Insistez ! Si vous êtes vraiment passionnée par la science, montrez constamment votre enthousiasme, vos compétences et votre envie d’apprendre ! J’accompagne souvent des étudiantes en Master et en doctorat dans leurs choix de carrière, et je constate qu’elles sous-estiment souvent leurs capacités. Il faut persévérer, faire du lobbying, poursuivre ses objectifs, mais aussi prévoir un plan B, voire un plan C et D. C’est pourquoi je leur conseille souvent, en parallèle d’une carrière scientifique, de développer des compétences techniques précieuses, qui peuvent s’avérer utiles si la carrière scientifique ne fonctionne pas ou devient frustrante.
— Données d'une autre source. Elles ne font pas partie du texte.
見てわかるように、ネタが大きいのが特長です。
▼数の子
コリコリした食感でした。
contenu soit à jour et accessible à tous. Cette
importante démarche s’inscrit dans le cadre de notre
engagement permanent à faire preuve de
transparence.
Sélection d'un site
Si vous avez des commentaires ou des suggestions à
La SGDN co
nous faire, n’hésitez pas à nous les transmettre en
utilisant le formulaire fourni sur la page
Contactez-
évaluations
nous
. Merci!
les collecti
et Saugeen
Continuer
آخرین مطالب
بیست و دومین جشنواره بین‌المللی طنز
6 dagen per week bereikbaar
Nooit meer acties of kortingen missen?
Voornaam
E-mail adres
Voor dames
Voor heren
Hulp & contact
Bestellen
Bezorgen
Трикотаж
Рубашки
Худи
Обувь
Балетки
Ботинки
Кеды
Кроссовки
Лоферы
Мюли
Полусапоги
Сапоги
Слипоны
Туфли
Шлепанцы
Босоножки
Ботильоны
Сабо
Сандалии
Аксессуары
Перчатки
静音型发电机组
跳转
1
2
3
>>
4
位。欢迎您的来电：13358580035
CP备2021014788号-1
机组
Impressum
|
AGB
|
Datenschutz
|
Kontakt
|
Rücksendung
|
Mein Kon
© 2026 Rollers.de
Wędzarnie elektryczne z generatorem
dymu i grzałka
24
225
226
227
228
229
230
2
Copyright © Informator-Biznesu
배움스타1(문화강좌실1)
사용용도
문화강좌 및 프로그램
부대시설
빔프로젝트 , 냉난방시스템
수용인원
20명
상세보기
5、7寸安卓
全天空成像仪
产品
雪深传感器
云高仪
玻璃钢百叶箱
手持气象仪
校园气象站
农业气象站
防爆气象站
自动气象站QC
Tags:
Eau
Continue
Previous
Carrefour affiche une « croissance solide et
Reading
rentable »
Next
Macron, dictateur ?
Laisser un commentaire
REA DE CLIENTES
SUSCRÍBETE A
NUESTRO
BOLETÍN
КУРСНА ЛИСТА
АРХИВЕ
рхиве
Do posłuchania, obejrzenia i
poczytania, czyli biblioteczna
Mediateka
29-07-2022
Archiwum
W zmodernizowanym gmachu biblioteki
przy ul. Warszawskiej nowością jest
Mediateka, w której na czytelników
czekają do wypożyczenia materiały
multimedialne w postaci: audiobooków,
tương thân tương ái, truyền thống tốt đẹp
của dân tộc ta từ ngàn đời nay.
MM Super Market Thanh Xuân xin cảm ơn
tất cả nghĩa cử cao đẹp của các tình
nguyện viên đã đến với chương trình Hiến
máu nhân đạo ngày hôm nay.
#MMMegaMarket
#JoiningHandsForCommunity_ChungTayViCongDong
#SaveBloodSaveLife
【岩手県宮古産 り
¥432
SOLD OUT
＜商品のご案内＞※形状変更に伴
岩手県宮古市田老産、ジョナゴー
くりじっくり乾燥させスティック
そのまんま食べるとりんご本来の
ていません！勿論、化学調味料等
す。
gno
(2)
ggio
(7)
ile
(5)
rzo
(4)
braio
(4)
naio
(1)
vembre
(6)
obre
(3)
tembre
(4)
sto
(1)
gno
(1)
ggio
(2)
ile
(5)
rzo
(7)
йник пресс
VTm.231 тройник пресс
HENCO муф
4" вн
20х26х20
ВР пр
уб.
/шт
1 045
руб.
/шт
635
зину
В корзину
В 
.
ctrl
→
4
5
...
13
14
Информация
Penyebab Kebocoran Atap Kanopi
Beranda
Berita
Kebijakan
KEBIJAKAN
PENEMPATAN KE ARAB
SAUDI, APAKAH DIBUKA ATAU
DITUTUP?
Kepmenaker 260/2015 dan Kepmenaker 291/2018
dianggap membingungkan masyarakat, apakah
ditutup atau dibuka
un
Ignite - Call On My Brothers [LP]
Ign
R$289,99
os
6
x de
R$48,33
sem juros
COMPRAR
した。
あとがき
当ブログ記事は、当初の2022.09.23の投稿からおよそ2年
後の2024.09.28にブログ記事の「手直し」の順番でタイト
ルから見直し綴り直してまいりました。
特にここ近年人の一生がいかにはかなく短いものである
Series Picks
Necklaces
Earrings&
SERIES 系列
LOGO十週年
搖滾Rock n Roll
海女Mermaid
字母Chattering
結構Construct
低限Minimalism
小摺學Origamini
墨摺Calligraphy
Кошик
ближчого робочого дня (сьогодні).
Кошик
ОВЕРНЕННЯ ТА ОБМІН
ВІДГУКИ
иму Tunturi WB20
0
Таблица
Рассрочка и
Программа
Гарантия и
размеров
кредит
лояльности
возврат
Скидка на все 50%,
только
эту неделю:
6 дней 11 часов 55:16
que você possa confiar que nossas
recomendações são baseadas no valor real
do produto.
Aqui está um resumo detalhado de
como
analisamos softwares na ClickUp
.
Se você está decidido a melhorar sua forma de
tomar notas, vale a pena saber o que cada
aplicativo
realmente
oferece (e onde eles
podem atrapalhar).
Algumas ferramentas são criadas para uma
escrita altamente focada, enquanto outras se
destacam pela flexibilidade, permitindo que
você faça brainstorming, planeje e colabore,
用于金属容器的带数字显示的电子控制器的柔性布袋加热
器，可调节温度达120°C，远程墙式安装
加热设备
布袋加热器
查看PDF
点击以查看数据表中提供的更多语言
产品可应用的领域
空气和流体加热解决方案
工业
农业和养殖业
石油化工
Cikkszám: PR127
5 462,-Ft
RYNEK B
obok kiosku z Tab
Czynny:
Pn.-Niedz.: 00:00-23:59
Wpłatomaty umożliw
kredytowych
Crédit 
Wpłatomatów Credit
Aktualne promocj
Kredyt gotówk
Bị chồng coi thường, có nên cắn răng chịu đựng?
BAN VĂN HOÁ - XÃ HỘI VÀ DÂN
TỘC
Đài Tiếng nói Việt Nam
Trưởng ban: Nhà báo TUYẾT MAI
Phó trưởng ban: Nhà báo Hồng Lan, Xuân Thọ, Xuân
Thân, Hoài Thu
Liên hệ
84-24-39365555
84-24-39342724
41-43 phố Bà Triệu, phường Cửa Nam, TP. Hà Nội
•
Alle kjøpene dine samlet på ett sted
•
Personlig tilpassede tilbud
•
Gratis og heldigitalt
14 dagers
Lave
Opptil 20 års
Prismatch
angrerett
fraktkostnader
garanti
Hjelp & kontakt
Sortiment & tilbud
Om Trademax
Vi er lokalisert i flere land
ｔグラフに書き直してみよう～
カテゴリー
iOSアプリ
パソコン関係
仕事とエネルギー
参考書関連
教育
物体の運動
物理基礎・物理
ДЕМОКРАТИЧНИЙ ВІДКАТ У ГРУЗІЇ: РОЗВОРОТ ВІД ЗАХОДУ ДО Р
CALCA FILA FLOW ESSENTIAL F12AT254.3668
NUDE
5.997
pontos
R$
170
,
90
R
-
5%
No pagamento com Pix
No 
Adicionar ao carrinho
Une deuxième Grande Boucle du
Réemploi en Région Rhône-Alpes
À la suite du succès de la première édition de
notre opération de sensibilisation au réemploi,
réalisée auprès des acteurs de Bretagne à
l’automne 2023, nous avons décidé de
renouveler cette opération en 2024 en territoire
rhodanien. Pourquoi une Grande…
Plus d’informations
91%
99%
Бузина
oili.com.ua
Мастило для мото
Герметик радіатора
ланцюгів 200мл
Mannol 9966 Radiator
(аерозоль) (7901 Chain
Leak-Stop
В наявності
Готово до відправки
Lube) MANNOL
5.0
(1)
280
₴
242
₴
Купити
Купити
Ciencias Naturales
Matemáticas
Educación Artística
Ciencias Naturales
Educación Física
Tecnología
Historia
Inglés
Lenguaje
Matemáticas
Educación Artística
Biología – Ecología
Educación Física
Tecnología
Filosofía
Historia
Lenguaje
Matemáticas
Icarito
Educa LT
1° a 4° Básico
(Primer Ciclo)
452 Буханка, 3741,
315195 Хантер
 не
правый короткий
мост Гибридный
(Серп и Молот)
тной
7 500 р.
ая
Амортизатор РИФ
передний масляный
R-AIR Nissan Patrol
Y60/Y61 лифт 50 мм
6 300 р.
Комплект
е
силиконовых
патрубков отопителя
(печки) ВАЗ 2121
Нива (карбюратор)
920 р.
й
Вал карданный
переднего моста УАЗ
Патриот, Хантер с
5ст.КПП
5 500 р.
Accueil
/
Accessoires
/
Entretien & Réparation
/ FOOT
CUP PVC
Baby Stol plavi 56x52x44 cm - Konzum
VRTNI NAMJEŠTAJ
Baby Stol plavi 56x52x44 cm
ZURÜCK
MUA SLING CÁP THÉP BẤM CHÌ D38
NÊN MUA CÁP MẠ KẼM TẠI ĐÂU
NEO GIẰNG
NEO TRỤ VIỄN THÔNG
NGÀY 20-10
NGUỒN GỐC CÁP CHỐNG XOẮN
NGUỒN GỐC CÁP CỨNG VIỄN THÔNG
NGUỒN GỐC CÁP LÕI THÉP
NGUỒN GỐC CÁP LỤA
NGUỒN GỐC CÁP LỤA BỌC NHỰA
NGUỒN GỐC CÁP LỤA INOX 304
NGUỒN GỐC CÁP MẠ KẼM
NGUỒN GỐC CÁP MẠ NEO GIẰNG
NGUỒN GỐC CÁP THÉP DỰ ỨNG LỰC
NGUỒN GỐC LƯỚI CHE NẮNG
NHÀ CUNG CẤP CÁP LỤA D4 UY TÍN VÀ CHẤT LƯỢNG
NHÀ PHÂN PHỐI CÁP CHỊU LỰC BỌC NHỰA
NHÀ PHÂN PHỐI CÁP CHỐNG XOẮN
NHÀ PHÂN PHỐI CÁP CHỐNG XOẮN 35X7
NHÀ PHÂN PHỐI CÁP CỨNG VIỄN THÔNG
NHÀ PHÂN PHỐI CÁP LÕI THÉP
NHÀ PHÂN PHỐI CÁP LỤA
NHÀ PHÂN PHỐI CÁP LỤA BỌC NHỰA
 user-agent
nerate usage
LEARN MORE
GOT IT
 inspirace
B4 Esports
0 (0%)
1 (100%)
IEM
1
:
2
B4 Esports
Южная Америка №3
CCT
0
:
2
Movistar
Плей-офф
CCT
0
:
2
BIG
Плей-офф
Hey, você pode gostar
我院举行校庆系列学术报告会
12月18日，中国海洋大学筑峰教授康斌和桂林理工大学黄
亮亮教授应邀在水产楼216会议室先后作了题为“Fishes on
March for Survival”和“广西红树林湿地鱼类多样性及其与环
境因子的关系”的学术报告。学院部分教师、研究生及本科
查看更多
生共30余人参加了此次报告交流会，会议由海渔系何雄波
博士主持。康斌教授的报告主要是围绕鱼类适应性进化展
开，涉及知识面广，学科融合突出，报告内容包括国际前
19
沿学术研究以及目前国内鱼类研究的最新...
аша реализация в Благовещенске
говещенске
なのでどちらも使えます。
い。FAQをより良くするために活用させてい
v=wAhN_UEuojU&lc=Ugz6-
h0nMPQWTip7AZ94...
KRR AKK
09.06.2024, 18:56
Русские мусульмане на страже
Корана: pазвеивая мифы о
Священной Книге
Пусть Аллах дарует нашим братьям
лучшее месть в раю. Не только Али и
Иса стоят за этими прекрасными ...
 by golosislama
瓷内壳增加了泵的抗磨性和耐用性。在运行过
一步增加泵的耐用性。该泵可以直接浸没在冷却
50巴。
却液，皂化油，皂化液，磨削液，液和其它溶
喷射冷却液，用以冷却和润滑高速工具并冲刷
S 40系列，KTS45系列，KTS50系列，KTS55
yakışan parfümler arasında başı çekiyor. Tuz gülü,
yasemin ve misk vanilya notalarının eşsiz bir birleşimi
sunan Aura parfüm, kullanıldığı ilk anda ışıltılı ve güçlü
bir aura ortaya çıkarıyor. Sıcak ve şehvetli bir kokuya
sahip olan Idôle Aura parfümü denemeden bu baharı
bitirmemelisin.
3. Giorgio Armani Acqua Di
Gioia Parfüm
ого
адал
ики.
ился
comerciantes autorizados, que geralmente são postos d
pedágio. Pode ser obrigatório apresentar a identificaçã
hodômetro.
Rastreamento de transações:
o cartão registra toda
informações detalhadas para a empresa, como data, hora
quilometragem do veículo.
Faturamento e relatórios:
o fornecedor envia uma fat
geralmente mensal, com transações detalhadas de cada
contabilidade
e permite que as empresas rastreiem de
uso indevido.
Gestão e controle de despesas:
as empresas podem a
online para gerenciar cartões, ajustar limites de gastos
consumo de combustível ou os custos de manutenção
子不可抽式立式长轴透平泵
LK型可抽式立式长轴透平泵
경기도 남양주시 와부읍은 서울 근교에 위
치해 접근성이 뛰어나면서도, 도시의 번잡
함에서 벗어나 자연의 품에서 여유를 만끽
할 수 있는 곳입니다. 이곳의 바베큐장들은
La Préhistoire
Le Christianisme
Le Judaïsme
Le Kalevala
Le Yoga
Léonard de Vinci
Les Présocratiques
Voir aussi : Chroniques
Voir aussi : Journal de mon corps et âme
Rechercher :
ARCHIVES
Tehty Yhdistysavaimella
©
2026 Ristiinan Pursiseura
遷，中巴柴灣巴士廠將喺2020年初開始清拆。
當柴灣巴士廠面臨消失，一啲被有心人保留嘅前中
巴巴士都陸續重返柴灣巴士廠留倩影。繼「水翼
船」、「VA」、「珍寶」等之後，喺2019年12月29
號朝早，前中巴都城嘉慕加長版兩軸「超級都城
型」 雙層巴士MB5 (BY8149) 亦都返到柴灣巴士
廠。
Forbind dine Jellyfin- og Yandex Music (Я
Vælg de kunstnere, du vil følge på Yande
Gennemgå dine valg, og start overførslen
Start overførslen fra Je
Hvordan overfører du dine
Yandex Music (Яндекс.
C’est parfois l’inspiration tirée de ces autres compétences qui permet aussi de continuer à avancer en science.
A propos
Entretien par Miles Simic (doctorante à l’IMN)
Women’s Voices (Voix de femmes) est une série d’entretiens créée par le journal Brainstorm et par le Neurocampus Parity and Inclusion Committee (NeuroPIC), groupe local engagé dans la promotion de l’égalité et l’organisation d’actions visant à combler le fossé entre les femmes et les hommes dans le monde universitaire L’objectif de cette section est d’accroître la visibilité des chercheuses en début de carrière à Bordeaux Neurocampus. Nous interrogeons les chercheuses sur leurs contributions scientifiques, leurs points de vue et leurs opinions sur l’équité, la diversité et les préjugés sexistes dans le monde universitaire. Grâce à ces entretiens, nous souhaitons non seulement mettre en lumière leurs réalisations, mais aussi servir d’inspiration à notre communauté scientifique et à d’autres femmes scientifiques.